Apparently, too, that's not just Nordanesquely whistling Dixie. Booksellers beyond the South credit the club for greater awareness of this author.

"Nordan's audience here has grown ever since he began coming to the store for Wolf Whistle [1993]," said Carla Cohen of Washington, D.C.'s Politics and Prose. "Once readers discover him, they want to read everything he's written." The club, added the store's newsletter editor, David Patterson, a member, "is not only fun to belong to, but helps with handselling." And to Frank Sanchez, frontlist buyer for Kepler's Books & Magazines in Menlo Park, Calif., Nordan is "the best-kept secret in America. I doubt the club has many members out here in the Bay Area.
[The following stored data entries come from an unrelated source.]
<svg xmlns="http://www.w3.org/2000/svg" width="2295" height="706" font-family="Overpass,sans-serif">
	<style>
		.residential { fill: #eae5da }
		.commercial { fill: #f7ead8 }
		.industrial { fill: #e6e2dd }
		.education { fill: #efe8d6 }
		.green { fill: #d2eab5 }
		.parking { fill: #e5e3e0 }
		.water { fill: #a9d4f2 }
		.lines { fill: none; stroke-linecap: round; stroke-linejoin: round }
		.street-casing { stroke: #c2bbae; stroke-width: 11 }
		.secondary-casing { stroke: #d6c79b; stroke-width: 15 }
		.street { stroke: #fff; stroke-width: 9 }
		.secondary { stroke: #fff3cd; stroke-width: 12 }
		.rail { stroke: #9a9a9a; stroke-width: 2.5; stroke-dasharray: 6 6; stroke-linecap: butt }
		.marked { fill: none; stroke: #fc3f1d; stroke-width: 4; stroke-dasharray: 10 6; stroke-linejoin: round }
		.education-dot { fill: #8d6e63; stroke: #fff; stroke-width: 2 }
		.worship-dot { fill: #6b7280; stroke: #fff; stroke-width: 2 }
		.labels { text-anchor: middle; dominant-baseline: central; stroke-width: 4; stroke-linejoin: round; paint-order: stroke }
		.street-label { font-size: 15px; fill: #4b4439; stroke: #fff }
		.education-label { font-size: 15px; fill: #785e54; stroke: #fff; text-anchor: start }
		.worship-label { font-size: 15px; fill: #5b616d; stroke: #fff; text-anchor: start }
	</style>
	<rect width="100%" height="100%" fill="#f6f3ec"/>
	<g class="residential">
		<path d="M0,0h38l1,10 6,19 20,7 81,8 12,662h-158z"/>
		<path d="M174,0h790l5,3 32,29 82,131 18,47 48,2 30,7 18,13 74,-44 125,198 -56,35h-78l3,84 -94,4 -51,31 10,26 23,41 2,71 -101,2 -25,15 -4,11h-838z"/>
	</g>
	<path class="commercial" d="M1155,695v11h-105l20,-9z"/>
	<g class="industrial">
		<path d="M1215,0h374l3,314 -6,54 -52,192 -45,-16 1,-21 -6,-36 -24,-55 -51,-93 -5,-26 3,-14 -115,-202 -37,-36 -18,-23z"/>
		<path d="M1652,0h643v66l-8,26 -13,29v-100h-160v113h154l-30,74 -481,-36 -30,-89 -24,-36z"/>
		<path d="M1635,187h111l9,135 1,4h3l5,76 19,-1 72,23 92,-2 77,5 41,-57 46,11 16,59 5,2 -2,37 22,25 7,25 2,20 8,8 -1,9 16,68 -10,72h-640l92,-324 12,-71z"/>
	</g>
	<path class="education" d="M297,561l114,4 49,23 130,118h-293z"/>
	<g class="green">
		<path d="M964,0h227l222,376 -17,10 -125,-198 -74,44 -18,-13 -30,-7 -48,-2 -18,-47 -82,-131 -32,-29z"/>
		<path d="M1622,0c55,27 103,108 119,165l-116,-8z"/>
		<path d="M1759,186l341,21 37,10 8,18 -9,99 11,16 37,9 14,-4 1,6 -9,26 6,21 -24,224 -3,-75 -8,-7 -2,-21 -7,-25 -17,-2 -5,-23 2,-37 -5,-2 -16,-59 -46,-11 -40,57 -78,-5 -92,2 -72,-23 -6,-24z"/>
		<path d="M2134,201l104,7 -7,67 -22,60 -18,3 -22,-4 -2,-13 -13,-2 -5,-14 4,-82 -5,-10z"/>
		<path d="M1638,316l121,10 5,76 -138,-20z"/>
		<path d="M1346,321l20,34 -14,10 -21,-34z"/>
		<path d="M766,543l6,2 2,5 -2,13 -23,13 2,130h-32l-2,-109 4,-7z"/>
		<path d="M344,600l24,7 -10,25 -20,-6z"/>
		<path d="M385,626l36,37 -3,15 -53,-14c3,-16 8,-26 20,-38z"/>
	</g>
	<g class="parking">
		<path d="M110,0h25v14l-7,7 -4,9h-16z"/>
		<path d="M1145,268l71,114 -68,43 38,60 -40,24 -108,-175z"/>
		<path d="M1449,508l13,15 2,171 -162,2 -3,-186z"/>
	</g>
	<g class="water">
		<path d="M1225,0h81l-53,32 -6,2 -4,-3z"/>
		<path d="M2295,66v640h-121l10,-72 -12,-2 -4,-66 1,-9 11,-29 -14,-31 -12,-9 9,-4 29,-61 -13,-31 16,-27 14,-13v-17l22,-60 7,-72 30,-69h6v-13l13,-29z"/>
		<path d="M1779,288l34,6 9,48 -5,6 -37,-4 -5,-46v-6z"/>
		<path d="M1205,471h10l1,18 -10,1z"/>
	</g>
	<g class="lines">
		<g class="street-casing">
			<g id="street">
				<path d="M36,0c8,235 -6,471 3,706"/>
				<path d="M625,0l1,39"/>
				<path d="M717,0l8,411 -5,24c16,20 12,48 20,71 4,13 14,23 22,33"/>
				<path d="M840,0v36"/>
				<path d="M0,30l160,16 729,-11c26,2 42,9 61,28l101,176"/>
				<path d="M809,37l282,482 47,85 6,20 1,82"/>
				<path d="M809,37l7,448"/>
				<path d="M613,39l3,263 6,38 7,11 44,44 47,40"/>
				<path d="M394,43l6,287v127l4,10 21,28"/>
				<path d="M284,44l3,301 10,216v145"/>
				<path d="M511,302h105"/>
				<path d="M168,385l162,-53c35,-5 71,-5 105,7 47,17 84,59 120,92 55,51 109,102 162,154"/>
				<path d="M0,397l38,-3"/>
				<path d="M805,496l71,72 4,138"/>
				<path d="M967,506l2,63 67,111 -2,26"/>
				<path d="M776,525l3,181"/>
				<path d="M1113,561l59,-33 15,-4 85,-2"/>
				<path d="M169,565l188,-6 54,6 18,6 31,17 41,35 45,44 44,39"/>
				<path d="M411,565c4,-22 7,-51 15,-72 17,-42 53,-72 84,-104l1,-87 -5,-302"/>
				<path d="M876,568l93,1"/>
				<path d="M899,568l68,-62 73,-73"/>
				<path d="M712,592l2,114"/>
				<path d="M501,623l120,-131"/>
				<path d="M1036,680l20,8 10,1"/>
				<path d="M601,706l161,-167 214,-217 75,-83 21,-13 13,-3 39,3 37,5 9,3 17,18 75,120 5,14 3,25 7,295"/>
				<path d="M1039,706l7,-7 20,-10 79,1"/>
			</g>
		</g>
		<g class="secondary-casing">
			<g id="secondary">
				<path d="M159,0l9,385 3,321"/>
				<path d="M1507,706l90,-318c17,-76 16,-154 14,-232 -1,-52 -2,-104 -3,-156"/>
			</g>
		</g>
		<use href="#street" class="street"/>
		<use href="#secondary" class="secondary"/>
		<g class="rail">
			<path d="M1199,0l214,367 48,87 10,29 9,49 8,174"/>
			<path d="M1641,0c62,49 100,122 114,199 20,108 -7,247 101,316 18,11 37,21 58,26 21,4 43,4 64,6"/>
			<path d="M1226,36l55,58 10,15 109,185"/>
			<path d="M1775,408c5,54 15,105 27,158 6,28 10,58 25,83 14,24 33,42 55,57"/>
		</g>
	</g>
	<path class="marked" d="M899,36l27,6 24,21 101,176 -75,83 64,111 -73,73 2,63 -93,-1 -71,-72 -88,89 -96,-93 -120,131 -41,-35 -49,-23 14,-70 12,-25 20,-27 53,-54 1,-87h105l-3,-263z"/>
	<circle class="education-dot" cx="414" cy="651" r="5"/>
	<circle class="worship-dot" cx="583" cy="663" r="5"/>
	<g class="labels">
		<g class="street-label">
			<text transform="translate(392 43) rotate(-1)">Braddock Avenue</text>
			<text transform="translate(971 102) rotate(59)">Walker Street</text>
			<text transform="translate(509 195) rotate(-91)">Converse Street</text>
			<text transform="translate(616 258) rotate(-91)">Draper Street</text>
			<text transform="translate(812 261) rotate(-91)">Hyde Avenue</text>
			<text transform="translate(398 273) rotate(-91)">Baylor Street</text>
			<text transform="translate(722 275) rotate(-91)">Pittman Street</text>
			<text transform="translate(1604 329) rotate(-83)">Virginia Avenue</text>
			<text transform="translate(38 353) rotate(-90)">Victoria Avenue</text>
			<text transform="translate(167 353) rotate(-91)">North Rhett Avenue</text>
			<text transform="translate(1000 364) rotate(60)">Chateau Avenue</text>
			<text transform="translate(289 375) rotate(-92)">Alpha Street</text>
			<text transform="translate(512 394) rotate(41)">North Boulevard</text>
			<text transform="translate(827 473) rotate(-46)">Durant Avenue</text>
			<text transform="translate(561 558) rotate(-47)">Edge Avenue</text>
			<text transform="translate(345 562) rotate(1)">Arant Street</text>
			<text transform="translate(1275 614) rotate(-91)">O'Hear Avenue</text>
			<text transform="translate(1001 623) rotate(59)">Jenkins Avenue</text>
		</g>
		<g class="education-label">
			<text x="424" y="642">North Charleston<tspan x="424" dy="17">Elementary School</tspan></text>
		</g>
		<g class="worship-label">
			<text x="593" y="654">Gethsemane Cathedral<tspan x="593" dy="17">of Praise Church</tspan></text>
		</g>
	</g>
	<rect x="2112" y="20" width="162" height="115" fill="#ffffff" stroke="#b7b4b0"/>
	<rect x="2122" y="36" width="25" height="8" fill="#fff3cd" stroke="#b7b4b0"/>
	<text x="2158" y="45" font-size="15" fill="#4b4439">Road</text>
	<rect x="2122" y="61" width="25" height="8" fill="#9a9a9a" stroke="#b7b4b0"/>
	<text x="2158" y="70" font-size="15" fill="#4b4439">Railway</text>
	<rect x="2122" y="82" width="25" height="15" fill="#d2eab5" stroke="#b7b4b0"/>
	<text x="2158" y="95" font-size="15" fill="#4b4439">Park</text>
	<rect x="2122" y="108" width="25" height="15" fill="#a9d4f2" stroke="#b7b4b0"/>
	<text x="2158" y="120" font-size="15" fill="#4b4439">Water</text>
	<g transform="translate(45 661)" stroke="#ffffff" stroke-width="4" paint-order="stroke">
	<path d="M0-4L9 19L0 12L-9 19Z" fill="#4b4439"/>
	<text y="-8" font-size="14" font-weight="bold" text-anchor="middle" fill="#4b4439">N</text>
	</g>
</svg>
Still, something is happening; to date we've sold about 125 copies of Lightning Song in Algonquin's trade paperback, eight in a recent week alone. We'll put his new book at the register, and I expect a good crowd when he comes here in February."

--Bob Summer
Small Press Success

Made in Taiwan

While Pantheon-published Waiting, Ha Jin's China-set tale of an army doctor's years-long quest for a divorce, holds the spotlight thanks to its recent National Book Award win, Columbia University Press has also quietly been building modest yet significant success in a related arena with its Modern Chinese Literature from Taiwan series.

The third book in the series, the June release Notes of a Desolate Man, Chu T'ien-wen's elegiac novel about a contemporary Taiwanese gay man, was just selected as a New York Times Notable Book as well as a Los Angeles Times Best Book of the Year. Editorial director Jennifer Crewe told PW that the original series' first printings of 2,000 copies have been selling out fast, with quick reprints needed. Notes of a Desolate Man is now in its fourth printing.

Another recent title in the series has also received critical acclaim: Cheng Ch'ing Wen's Three-Legged Horse, a collection of stories about small-town life in Taiwan, published last January, won the esteemed Kiriyama Pacific Rim Book Prize.

Columbia's series was launched in 1998 with Rose, Rose, I Love You, Wang Chen-ho's satiric tale of what happens when 300 U.S. soldiers come from Vietnam for a weekend of R&R at a Taiwanese resort town. It was the first novel by this popular Taiwanese author to be translated into English, and, indeed, that's the mission of this series, which is the brainchild of Columbia University Asian Studies professor David Der-wei Wang, who also serves as series editor. "We felt works from Taiwan were an under-represented area of translation," said Crewe.

Columbia expects to publish a total of 10 titles in the series, one each season, and is partially supported in its efforts by the Taiwanese CCK Foundation.

Next up, in March, is Hsaio Li-hung's A Thousand Moons on a Thousand Rivers, a Taiwanese family saga, that, when published in Taiwan in 1981, became an instant bestseller and went through more than 60 printings. Certainly Columbia can't expect that kind of activity here, but if the series' track record is any indication, the book should find a sizable audience. --J.Q.